Cradle’s workflows also depended on legacy protein engineering tools that needed to run unchanged for benchmarking. The team required an orchestrator that could integrate these tools seamlessly rather than force a migration.
After evaluating managed ML platforms such as Vertex AI and SageMaker — which lacked the Kubernetes-native flexibility Cradle needed — and open-source tools like Argo, Kubeflow, and Airflow — which didn’t meet requirements around reproducibility, typing, local execution, and caching — Flyte emerged as the only solution that met both immediate needs and long-term ambitions.
“Without Flyte, we couldn't have done what we've done so far with the people that we have. You need a workflow orchestration engine if you're going to do ML at our level, and Flyte is the best one.”

Eli Bixby
Co-Founder
Solution
Flyte delivered scalable, reproducible, and flexible ML orchestration.
Cradle deployed Flyte on Google Kubernetes Engine and quickly unlocked value across its ML development lifecycle.
Flyte’s strong guarantees around versioning, lineage, and reproducibility allowed Cradle to trace every experiment from input to output, including all code, container images, parameters, and intermediate states. This rigor was essential for long biological feedback loops — enabling the team to compare new lab data against historical model results and diagnose weaknesses.
Flyte’s robust caching capabilities replaced Cradle’s brittle, manually implemented caching logic. With strongly typed I/O, automatic data offloading, and code hashing, Flyte ensured cache accuracy while keeping the developer experience simple. As Cradle’s co-founder Eli Bixby shared: “If you’re manually doing the caching as part of every step, the way you write code changes, and it’s not clean. And that magnifies the number of outputs in your interface quite a lot.”
Cradle also leveraged Flyte’s task-level dependency isolation and PodTemplates to run specialized workloads. For example, a C++ tool performing terabyte-scale in-memory scans automatically ran on a high-memory node that scaled to zero when unused — maximizing efficiency without any manual node management.

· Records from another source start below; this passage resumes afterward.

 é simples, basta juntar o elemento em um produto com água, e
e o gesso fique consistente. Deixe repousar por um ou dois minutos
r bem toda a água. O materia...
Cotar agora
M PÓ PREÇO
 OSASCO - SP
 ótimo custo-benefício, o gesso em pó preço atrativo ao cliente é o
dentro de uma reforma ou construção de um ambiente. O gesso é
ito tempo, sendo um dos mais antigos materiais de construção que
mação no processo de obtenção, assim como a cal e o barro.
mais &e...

Flyte’s static typing enforced best practices and significantly reduced workflow errors. Engineers who previously didn’t rely on type hints came to appreciate the determinism this discipline introduced: workflows compiled cleanly, dataflow mismatches surfaced early, and complex pipelines became easier to maintain.
Through Flyte’s modularity, Cradle created internal patterns like reference tasks to promote reuse, speed up Docker builds, reduce dependency conflicts, and simplify overall workflow authoring.

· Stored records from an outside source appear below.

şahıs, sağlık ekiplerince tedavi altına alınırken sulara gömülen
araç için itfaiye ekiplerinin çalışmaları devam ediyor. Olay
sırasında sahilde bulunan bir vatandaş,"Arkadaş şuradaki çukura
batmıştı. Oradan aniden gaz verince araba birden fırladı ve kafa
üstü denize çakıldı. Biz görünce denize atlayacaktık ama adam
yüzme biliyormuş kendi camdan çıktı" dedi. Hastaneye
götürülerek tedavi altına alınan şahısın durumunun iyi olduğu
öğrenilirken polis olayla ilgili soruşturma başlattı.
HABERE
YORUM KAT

Together, these capabilities gave Cradle a platform that was both opinionated enough to help them move fast and flexible enough to support any workload across hybrid cloud, on-prem, and customer environments.
faster ML development cycles (from days to hours)

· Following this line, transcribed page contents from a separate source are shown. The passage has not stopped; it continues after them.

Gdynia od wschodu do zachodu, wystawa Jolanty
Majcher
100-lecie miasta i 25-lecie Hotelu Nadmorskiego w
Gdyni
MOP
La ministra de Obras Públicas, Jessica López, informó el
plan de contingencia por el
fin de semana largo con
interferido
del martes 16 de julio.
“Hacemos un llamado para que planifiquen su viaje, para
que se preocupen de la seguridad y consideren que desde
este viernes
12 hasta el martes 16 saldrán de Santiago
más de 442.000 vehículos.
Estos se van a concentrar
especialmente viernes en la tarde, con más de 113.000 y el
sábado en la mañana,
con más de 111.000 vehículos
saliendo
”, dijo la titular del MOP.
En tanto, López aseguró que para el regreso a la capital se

significant reduction in compute costs through granular caching
rework required for legacy protein engineering tools
Results
Flyte accelerated development and strengthened scientific rigor.
With Flyte, Cradle accelerated its ML development cycle from three days to just three hours — a foundational shift enabling more rapid experimentation and model refinement.
Caching eliminated unnecessary recomputation and ensured workflows could resume seamlessly after any failure. Strong provenance and reproducibility strengthened Cradle’s scientific discipline, allowing the team to confidently revisit historical experiments even months later.
Flyte’s declarative infrastructure, typing system, and developer-friendly tooling simplified pipeline authoring and reduced operational overhead. Engineers could focus on protein design research rather than infrastructure plumbing.
“Without Flyte, we couldn't have done what we've done so far with the people that we have. You need a workflow orchestration engine if you're going to do ML at our level, and Flyte is the best one.” — Eli Bixby, Co-Founder
After nearly 18 months on Flyte, Cradle continues to deepen its adoption, citing both the platform’s capabilities and the responsiveness of the Flyte community as core enablers. Flyte remains the orchestration engine powering Cradle’s mission to push the boundaries of biology and AI.